Astrid was a hard character, all jagged edges that cut if you get too close to her, but it was a hardness that many teenagers possess and one that she wasn’t allowed to grow out of. Her mantra was survival and it’s admirable but also borderline terrifying the amount she was willing to sacrifice, her innocence, the prospect of love, money, whatever she had. I think I had a harder time connecting with Astrid than with Ingrid because I’m not as strong as Astrid and I’m not as unscrupolous. I have a deep rooted optimism that I can’t eviscerate the way Astrid does at such a young age because I was loved in a way that Astrid wasn’t. I believe in its existence because I still maintain that child’s logic “if my parents could love me this much, and do this much for me, that means I’m lovable and I obviously deserve to be loved romantically as well.” At one point, Astrid gives a boy a blowjob for a gram of weed which was the only place I stopped and put the novel down; it disgusted me so much and made me sad because at the end of the day, it feels like Astrid’s pragmatism regarding the selling of her body for goods is the fate all women are doomed to. Whether it’s the cold hearted near prostitution of Olivia, Astrid’s erstwhile neighbor or the more nuanced manipulations many girls perform on a daily basis, it feels like we’re just bodies and bones, buried at adolescence and never returned unless we dig ourselves out and render ourselves vulnerable to those who would gladly raze us to the ground.

Ingrid on the other hand, Ingrid made me laugh first of all, and I think Ingrid reminded me of what my mother would have been like with Ingrid’s upbringing. Ingrid rejects love the way Astrid hungers for it because when she allows herself to succumb to it, it destroys her to the point she kills a man who didn’t love her back the way she wanted to be loved which is why she was so wary of it in the first place.
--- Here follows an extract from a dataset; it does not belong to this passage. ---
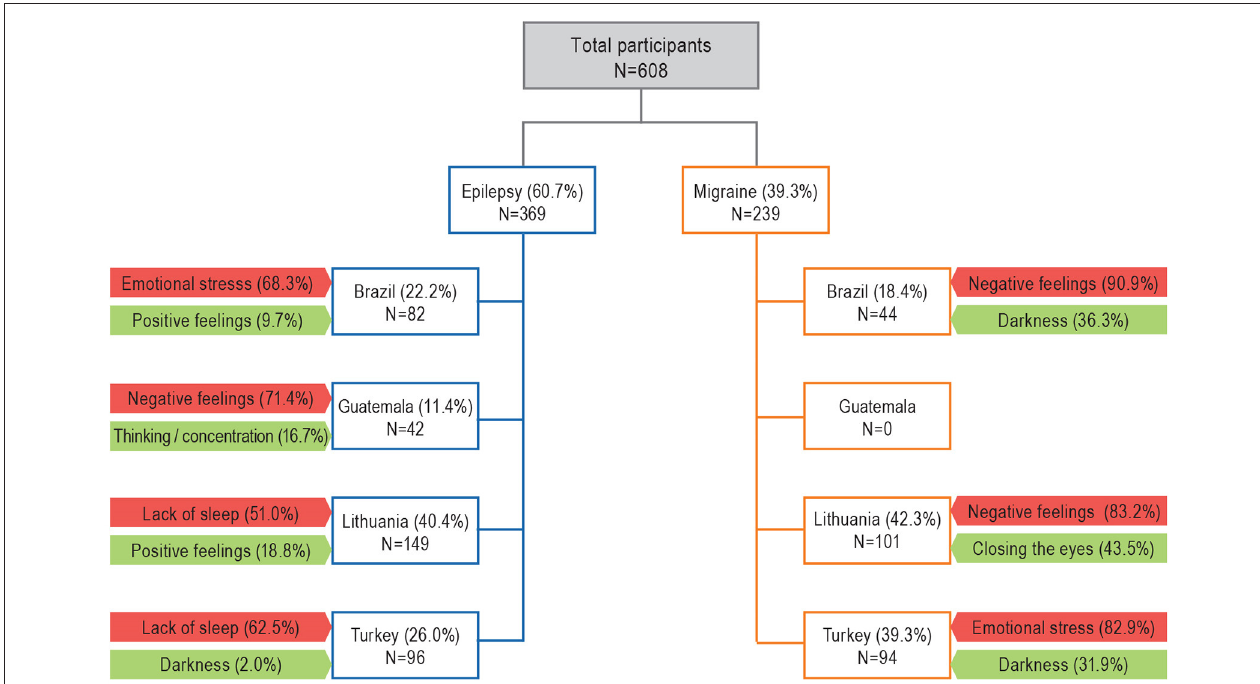
FIGURE 4 | Interviewed patients and most frequently reported modulatory factors according to country. The red-painted boxes show the rate of those reporting “provocations,” whereas the green ones show the rate of reported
“Isn’t it funny. I’m enjoying my hatred so much more than I ever enjoyed love. Love is temperamental. Tiring. It makes demands. Love uses you. Changes its mind.” Her eyes were closed. Beads of water decorated her face, and her hair spread out from her head like jellyfish tendrils. “But hatred, now. That’s something you can use. Sculpt. Wield. It’s hard or soft, however you need it. Love humiliates you, but hatred cradles you. It’s so soothing. I feel infinitely better now.”

“I’m glad,” I said. I was glad she felt happier, but I didn’t like the kind of happiness it was, I didn’t believe in it, I believed it would crack open sooner or later and terrible things would come flying out.”

The prose of this novel is poetic and it’s smooth in a way that renders it still relevant decades after its publication but it’s also sharp when you least expect it such that it made me pause to collect my thoughts. The strange dichotomy between Ingrid’s out loud discourse and the truth behind it which Astrid states in her monologue intrigued me because my instant response to any form of turmoil is to pretend nothing is wrong, almost to Ingrid levels, even if my inner Astrid knows the truth.

And of course, Ingrid wasn’t a good mother, and she wasn’t a good person even if she did love Astrid in her own way. I loathe parents who abandon their children and parents who don’t love their children properly and Ingrid checks off both those boxes but I didn’t hate Ingrid because I understood why she was the way she was. But, my take on parenting is, if you have a child, you are committing to that child. Parents explain the universe to their children and more often than not, the universe has patterns which they’re responsible for teaching them; if there is no consistency in a child’s upbringing, you can’t blame the kid when they lash out because they deserve better.

In short, White Oleander deserves to be read, and it deserves to be understood because it speaks to the part of human nature that craves understanding more than love and has come to the realization that they’re not the same thing. The most dangerous thing is to abandon who we are for other people to love us because they still may leave us for simplicity, because they realize the night magic has been consumed. And don’t fall in love with another magician because the magic doesn’t work when you know where it comes from and if your lover can’t give you the sky, then don’t stay, because they can still cause a natural disaster inside of you, eviscerating everything in its path.